§ **Your objective**: Please write out the data from the line containing "Reconoce Gobernadora" through the line containing "solicita tu cita!!", replacing "Furgonetas" with "Camiones" and keeping everything else the same. Leave the pictures out.

§ **Dataset excerpts**:
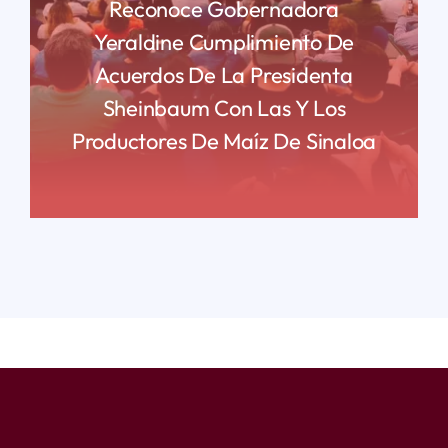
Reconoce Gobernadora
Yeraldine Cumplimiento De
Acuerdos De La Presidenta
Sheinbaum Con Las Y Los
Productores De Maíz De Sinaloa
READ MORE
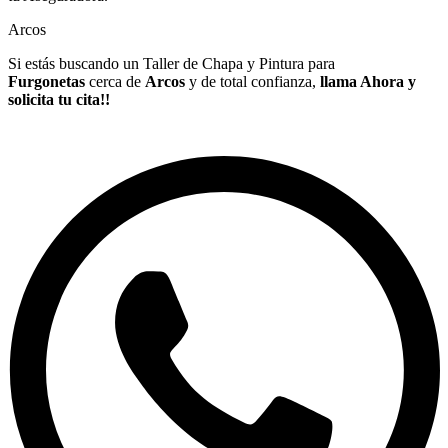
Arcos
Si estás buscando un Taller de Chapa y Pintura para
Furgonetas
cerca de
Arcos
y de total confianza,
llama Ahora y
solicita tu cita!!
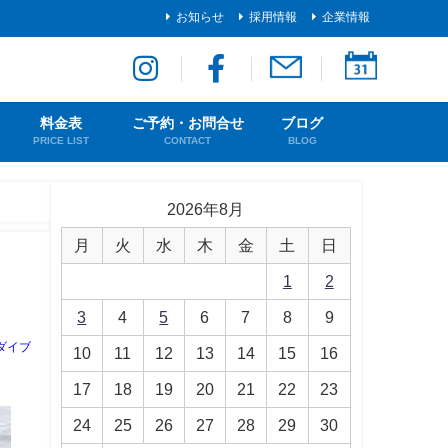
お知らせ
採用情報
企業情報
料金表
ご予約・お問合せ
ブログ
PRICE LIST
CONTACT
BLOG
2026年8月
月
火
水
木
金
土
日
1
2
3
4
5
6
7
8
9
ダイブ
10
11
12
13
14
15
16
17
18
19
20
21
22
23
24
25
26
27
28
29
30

==

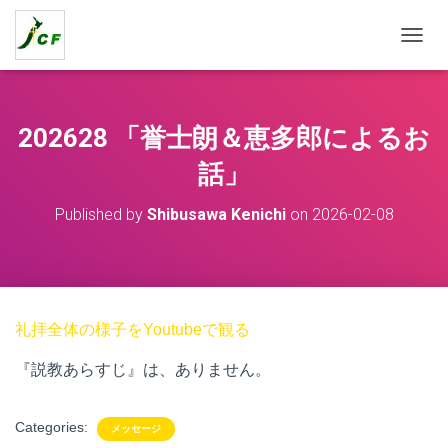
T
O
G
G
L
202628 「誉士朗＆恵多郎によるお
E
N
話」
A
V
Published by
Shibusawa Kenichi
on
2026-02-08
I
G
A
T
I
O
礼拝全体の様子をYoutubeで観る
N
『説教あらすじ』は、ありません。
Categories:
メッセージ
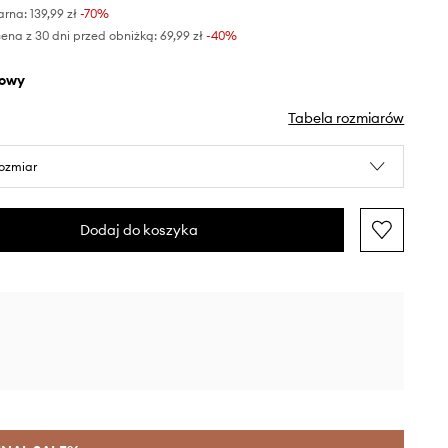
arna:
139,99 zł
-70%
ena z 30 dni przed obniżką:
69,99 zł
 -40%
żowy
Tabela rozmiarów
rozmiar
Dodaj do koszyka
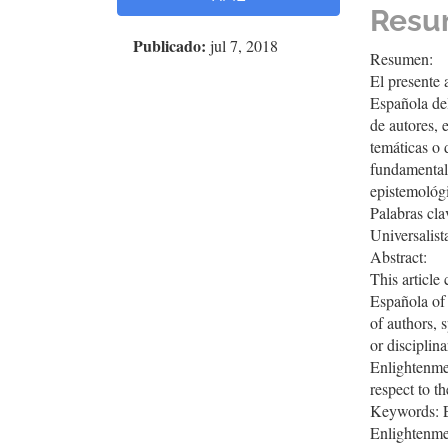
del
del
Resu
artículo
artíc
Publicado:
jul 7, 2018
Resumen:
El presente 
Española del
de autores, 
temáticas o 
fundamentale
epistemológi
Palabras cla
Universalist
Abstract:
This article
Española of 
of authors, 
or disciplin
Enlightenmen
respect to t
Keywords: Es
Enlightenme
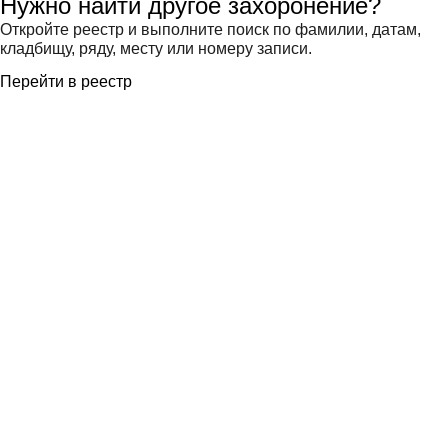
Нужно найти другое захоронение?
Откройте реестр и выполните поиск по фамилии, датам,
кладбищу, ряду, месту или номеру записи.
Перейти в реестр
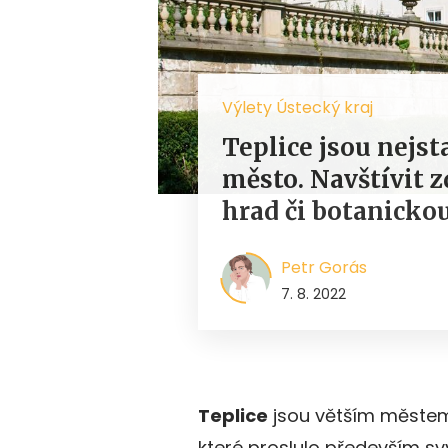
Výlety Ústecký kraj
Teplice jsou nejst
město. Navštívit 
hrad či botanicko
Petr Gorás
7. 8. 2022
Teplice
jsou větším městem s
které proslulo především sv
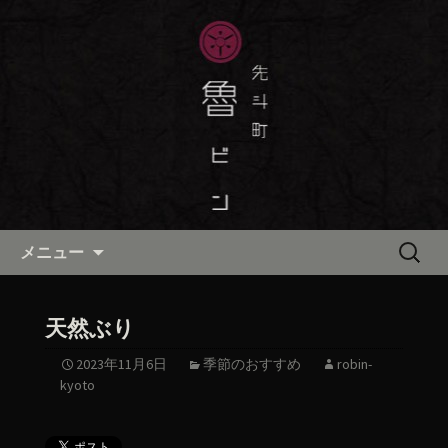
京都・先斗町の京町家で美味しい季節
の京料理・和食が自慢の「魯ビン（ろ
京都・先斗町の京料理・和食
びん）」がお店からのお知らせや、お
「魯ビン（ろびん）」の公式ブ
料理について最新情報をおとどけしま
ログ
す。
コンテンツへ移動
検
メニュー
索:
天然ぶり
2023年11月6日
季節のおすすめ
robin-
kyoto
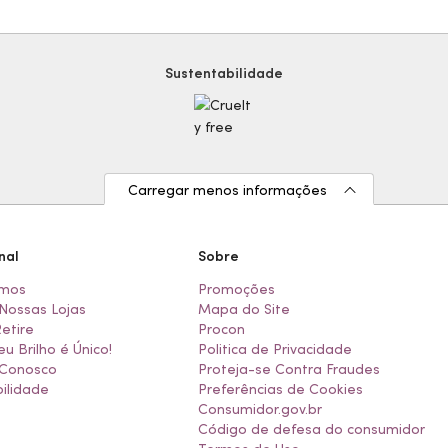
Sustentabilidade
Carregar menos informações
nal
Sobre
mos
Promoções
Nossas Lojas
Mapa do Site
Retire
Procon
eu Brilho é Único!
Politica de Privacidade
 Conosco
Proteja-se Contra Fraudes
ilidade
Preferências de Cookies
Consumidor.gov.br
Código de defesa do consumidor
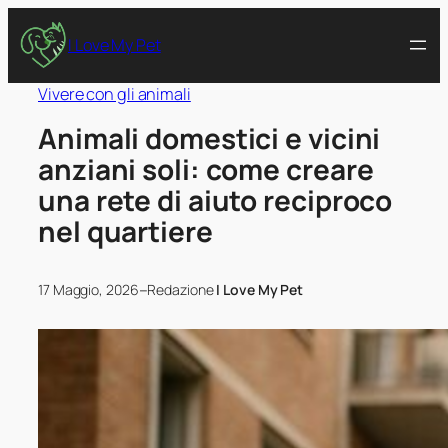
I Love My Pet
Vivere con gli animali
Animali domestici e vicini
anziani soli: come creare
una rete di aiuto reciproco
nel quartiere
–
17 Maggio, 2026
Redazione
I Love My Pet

==

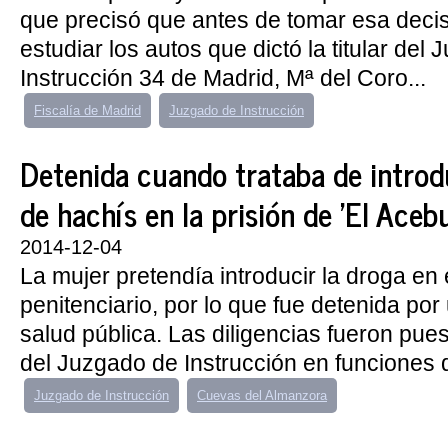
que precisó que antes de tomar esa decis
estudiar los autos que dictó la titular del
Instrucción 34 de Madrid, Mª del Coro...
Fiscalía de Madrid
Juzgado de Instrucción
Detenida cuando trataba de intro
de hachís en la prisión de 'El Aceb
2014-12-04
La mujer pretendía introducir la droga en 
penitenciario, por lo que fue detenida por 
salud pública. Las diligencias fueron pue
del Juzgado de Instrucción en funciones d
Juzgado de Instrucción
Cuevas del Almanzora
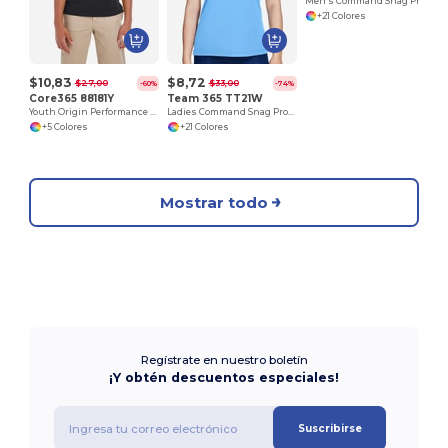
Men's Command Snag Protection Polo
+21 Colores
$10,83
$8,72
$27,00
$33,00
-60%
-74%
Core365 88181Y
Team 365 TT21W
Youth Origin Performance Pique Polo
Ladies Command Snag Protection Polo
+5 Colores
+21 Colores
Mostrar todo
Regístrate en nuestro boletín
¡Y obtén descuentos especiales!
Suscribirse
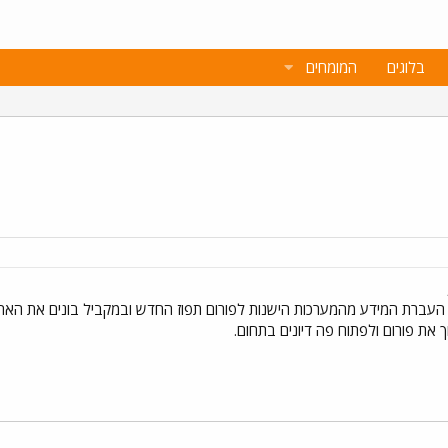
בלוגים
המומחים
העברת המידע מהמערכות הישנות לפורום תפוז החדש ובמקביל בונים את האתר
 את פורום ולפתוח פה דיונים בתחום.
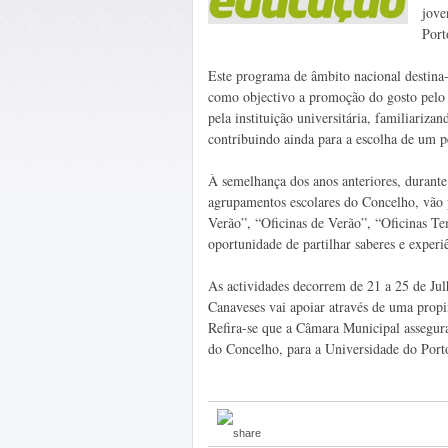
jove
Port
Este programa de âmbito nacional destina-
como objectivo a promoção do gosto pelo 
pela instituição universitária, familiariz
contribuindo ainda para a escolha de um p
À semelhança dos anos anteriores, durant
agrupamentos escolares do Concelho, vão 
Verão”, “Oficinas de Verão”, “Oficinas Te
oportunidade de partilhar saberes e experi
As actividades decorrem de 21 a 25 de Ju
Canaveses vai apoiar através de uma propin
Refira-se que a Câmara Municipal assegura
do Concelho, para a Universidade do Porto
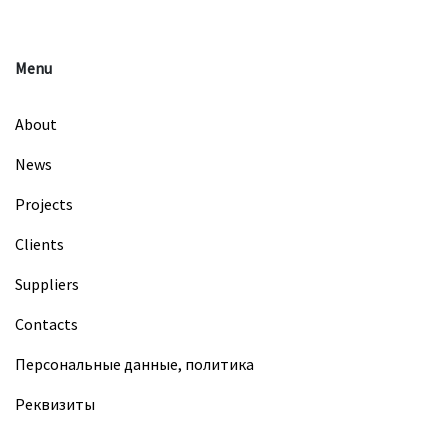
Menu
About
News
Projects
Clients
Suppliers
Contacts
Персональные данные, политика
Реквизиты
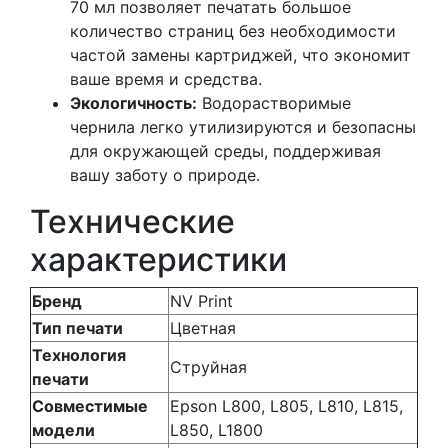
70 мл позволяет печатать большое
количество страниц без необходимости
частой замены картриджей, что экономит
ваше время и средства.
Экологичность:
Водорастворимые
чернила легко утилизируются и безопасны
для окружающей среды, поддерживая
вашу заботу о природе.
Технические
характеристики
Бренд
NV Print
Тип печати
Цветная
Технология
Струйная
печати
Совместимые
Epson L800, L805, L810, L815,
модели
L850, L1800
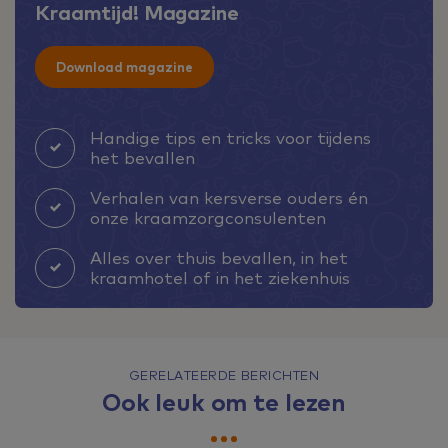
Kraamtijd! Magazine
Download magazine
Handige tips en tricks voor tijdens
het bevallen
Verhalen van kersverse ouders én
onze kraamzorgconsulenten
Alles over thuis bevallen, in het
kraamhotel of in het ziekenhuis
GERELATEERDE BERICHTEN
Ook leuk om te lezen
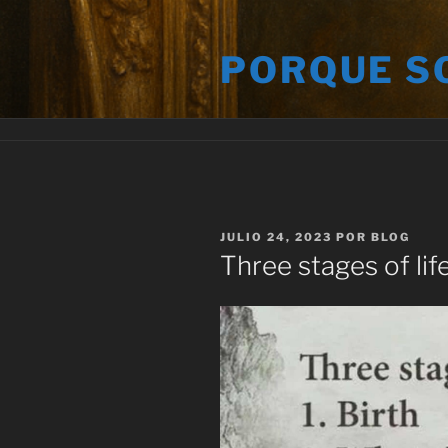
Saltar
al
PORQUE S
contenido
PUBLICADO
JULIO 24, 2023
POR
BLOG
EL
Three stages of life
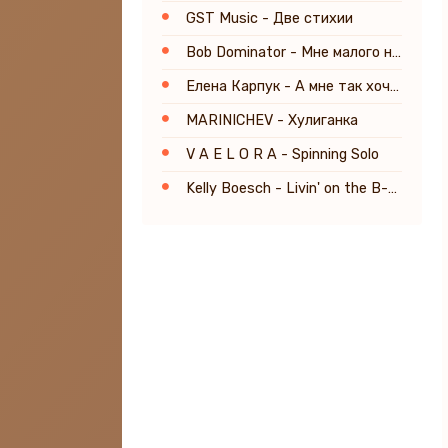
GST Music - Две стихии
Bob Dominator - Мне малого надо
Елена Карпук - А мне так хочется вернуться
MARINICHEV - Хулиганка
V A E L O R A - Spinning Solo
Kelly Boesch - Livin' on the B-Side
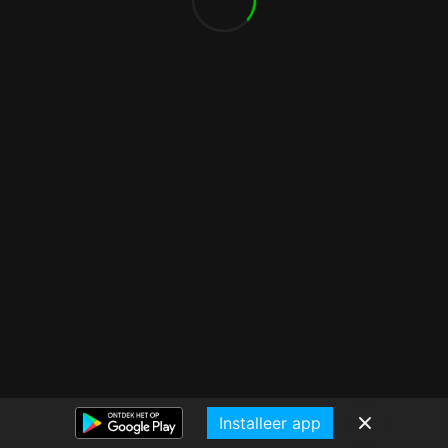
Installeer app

§ **Reply**:
Reconoce Gobernadora
Yeraldine Cumplimiento De
Acuerdos De La Presidenta
Sheinbaum Con Las Y Los
Productores De Maíz De Sinaloa
READ MORE
Arcos
Si estás buscando un Taller de Chapa y Pintura para
Camiones
cerca de
Arcos
y de total confianza,
llama Ahora y
solicita tu cita!!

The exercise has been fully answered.